Stored data:
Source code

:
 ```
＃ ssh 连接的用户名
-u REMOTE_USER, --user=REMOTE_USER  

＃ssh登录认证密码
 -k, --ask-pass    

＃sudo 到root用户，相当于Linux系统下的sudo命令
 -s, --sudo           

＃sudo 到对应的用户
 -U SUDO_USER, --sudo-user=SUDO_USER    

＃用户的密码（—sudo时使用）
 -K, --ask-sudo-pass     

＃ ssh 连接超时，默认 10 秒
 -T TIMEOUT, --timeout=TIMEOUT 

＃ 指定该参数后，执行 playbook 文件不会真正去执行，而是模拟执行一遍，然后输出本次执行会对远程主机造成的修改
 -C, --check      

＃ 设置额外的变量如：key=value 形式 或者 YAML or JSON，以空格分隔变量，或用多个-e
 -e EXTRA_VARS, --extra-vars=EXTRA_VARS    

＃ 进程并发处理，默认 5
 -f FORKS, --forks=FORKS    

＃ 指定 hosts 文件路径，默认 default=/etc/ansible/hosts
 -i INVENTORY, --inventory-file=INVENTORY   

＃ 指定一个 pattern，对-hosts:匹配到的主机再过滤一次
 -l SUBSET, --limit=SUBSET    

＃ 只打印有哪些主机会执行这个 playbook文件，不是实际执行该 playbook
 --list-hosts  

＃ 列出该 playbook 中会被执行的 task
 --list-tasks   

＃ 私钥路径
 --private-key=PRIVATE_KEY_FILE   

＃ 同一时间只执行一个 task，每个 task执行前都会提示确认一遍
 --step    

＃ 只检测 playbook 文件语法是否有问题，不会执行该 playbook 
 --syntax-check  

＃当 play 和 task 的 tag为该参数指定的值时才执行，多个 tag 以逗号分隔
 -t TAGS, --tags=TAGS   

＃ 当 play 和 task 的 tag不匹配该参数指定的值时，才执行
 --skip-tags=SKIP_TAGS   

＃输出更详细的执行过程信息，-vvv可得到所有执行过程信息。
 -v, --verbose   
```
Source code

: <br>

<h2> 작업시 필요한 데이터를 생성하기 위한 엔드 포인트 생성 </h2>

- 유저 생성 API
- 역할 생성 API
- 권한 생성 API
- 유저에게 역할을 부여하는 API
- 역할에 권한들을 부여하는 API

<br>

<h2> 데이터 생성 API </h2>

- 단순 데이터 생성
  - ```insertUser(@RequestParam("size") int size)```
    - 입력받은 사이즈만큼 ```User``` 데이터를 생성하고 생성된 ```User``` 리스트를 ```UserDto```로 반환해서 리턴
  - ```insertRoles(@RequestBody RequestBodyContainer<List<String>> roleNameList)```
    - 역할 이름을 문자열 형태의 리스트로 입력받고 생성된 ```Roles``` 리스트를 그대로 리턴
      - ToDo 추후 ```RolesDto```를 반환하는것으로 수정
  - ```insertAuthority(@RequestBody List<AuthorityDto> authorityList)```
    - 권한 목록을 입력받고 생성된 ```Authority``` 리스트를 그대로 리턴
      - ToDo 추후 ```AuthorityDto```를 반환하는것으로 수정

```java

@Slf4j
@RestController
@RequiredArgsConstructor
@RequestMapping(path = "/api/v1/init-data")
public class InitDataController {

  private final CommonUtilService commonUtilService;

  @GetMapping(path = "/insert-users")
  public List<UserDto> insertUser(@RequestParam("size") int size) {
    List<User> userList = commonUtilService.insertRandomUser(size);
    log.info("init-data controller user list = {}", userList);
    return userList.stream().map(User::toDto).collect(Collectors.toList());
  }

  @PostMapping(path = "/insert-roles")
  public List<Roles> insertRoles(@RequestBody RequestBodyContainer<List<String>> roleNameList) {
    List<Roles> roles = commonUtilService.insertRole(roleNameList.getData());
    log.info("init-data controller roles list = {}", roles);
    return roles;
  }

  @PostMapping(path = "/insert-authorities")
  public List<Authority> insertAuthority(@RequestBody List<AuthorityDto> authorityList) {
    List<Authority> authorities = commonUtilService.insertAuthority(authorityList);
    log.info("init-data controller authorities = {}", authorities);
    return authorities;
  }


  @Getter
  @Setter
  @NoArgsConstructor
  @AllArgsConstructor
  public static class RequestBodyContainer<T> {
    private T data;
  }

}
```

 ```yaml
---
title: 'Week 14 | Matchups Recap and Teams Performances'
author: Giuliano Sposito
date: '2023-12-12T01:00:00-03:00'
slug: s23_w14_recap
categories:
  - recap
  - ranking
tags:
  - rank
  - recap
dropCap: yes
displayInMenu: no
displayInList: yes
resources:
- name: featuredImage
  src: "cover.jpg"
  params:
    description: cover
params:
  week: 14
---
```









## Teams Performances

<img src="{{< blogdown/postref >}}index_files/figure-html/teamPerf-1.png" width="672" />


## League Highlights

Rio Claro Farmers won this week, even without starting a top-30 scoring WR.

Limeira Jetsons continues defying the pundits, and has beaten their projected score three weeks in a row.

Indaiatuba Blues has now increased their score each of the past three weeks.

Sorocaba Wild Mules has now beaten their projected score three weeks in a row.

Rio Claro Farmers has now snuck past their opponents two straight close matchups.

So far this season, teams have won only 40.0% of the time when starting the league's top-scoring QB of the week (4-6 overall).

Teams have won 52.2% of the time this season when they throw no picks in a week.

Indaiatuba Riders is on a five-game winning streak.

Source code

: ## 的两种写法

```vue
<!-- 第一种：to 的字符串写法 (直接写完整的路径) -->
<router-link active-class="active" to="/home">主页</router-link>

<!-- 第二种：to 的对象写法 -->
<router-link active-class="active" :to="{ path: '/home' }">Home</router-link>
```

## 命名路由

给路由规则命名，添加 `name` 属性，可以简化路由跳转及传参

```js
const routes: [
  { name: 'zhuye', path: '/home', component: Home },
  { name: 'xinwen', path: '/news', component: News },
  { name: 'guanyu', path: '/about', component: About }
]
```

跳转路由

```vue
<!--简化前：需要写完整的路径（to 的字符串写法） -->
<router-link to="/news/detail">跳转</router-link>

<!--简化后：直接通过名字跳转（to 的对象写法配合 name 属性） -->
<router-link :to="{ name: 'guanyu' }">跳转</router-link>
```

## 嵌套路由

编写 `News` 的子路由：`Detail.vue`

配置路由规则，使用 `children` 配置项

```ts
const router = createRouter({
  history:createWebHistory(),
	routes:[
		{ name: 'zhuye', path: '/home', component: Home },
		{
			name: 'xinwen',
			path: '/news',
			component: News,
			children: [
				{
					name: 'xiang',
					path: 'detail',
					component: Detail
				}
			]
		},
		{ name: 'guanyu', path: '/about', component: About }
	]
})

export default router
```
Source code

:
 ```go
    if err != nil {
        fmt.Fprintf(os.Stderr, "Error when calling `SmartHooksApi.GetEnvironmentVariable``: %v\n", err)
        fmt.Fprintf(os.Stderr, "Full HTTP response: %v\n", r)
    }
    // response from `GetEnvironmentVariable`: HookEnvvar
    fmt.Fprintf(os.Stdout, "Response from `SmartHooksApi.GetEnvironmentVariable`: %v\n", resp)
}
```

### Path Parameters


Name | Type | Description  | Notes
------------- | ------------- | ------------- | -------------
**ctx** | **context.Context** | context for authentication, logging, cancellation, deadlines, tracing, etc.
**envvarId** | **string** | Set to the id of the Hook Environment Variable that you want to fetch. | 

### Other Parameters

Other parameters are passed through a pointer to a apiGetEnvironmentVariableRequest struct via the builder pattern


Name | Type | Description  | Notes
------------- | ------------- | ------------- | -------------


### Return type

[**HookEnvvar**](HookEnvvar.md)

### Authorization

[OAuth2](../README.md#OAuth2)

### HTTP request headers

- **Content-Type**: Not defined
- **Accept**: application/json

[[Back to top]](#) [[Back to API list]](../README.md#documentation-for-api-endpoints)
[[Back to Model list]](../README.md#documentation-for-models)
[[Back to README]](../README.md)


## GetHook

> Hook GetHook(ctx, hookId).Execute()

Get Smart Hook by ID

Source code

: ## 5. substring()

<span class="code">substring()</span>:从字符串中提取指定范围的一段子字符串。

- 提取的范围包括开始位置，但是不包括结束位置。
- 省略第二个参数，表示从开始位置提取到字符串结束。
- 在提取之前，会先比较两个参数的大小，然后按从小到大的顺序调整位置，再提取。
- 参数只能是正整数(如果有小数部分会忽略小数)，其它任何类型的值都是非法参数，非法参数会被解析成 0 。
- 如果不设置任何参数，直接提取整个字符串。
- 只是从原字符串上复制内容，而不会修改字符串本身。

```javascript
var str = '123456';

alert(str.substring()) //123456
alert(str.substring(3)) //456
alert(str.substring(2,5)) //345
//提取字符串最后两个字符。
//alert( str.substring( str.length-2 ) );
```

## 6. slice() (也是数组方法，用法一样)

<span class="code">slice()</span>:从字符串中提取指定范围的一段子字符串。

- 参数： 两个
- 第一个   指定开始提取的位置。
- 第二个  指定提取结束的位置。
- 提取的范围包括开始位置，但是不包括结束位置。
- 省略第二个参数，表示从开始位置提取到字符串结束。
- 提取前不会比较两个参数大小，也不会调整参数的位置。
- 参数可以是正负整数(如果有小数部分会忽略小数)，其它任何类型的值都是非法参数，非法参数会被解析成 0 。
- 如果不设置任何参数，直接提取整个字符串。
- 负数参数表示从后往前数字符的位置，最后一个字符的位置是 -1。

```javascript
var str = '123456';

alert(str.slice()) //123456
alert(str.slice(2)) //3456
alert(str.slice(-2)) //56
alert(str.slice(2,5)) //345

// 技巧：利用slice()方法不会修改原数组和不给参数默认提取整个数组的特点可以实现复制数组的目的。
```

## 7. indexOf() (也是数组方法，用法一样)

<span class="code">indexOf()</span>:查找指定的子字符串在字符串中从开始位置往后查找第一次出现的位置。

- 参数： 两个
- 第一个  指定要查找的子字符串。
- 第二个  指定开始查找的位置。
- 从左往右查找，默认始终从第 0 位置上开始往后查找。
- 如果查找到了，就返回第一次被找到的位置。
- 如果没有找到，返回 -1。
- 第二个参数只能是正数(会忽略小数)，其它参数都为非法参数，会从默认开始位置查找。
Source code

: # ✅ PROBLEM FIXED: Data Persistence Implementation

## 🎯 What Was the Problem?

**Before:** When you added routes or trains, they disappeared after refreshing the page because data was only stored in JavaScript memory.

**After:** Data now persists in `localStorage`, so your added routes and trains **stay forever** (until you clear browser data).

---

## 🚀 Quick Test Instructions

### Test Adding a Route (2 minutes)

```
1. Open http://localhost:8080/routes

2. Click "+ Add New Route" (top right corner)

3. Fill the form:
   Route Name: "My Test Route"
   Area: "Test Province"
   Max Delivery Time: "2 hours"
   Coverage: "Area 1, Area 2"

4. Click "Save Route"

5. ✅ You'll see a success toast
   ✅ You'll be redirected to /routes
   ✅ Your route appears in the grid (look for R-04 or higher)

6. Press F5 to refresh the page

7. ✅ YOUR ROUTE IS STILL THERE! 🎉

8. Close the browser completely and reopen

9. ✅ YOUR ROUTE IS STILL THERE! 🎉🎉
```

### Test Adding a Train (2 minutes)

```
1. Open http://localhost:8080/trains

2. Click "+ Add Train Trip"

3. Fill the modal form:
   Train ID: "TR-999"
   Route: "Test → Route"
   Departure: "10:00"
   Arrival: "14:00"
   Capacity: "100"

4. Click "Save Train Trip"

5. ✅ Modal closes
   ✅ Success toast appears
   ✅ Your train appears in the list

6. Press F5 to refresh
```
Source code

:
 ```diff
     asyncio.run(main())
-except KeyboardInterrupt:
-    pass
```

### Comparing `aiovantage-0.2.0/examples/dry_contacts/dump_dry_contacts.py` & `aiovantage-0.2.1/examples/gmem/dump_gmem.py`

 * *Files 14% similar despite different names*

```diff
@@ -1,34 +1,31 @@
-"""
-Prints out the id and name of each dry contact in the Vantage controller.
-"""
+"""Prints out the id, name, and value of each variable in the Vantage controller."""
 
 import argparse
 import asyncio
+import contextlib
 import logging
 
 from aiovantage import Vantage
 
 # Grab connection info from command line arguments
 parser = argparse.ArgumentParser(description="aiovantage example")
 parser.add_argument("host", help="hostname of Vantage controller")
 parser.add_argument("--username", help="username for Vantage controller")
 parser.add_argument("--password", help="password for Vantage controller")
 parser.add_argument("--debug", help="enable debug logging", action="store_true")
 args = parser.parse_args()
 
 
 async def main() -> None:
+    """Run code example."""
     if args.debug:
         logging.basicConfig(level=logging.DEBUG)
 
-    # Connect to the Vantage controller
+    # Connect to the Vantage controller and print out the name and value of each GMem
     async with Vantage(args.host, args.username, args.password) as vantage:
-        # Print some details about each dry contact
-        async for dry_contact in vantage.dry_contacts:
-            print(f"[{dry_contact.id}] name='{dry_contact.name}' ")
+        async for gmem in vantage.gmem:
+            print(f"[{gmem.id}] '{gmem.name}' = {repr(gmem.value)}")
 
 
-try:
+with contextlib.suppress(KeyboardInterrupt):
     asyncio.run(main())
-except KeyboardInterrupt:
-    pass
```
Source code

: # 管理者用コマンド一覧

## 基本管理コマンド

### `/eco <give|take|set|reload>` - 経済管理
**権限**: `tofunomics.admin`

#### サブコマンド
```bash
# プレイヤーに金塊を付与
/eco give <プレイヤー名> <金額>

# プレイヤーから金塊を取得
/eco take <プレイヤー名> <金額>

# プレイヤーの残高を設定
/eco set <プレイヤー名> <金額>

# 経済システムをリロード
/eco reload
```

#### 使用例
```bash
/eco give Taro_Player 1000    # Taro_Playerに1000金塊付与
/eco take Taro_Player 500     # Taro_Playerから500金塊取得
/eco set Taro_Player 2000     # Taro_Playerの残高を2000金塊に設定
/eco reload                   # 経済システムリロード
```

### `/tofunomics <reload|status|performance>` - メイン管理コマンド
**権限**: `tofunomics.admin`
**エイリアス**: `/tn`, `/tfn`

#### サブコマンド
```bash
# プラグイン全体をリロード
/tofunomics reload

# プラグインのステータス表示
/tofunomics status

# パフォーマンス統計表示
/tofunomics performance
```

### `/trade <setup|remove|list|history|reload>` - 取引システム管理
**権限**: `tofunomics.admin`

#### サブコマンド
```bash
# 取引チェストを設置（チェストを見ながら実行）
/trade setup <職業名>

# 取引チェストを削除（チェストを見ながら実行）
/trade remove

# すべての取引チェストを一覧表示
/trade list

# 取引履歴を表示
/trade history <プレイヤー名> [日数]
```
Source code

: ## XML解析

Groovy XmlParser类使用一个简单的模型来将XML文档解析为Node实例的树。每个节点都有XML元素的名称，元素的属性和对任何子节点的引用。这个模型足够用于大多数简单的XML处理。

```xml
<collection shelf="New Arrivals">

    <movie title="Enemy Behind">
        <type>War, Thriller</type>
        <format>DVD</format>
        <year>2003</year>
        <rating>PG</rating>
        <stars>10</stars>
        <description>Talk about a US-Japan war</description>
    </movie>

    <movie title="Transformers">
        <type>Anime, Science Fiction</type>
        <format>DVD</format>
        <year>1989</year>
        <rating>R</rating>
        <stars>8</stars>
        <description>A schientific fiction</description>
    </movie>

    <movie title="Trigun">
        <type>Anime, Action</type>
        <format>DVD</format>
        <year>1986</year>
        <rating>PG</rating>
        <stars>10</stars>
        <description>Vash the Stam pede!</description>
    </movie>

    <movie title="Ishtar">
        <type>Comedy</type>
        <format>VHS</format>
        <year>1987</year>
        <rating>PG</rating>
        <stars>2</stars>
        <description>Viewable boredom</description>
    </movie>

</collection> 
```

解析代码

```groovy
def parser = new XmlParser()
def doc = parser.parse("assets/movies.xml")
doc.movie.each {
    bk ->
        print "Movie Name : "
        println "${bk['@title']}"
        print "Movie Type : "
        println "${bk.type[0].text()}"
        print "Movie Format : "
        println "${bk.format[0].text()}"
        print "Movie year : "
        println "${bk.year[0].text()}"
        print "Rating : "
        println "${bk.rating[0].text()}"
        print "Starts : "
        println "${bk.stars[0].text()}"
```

[WHAT YOU SHOULD DO]: From the entries, work out how many lines include the word "added", answering with the number only.

[WORKED SOLUTION]: 2